What was more interesting at the time was the inflation driven commodity boom that spun out of the oil shock and the out-of-control money printing of those years of Cold War and socialist governance. The 70s were typified as inflationary but the post-war years were hugely reflationary, especially for assets, and it took a long period of economic rebuilding to reach a stage where the newly printed money started to overflow the system and rush into inflationary price spirals. When fiat hit the fan in the 1970s, up went commodities.
People remember gold because it had been artificially held low by the U.S. and it was hard to come by. In those days of capital controls, so many of the financial tools we take for granted now were not only unavailable but were downright illegal. You could not take your money out of your country for a start. We think tax is high today but back then, in the U.K., tax was 98% if you had the gall to have unearned income on top of your other earnings. Passive income was a social evil in 1970s.
So finally, the market caught up with the central planners and bang gold went from $20 an ounce to hundreds. Then off went oil, jumping 400%. Then one after another the commodities followed, each in their turn booming and crashing as broken economies fell into various states of recession and economies began to restructure. In Europe people forget that the government owned pretty much everything, from your phone service, to the steel mills, to the electricity company, to the banks, to the airlines and some are old enough to remember how crummy and moribund the services they provided were.

#### DATASET CONTENT
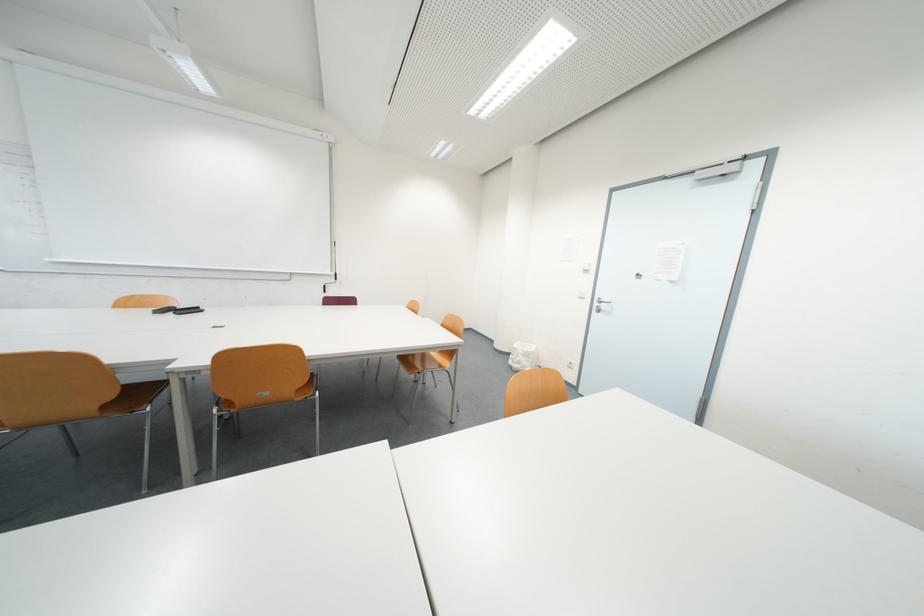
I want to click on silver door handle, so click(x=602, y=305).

#### YOUR OBJECTIVE
Answer these about the passage on the 1970s commodity boom:
1. What tax rate applied in the U.K. to unearned income on top of other earnings?
2. By what percentage did oil jump?
3. From what price per ounce did gold rise?

#### ANSWER BOX
1. 98%
2. 400%
3. $20 an ounce